• [Aim of the exercise]: Return the data below in full and exactly, except that the pictures are dropped.

• [Supplied material]:
.....

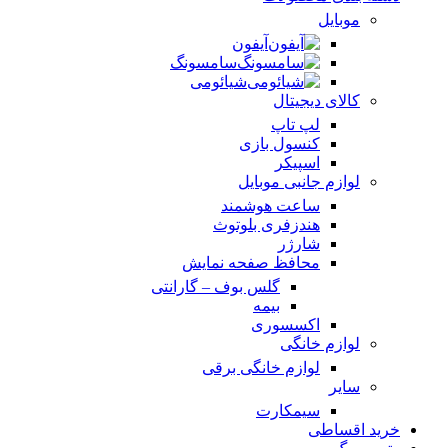
موبایل
آیفون
سامسونگ
شیائومی
کالای دیجیتال
لپ تاپ
کنسول بازی
اسپیکر
لوازم جانبی موبایل
ساعت هوشمند
هندزفری بلوتوث
شارژر
محافظ صفحه نمایش
گلس بوف – گارانتی
بیمه
اکسسوری
لوازم خانگی
لوازم خانگی برقی
سایر
سیمکارت
خرید اقساطی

.....

• [Solution for this exercise]:
موبایل
آیفون
سامسونگ
شیائومی
کالای دیجیتال
لپ تاپ
کنسول بازی
اسپیکر
لوازم جانبی موبایل
ساعت هوشمند
هندزفری بلوتوث
شارژر
محافظ صفحه نمایش
گلس بوف – گارانتی
بیمه
اکسسوری
لوازم خانگی
لوازم خانگی برقی
سایر
سیمکارت
خرید اقساطی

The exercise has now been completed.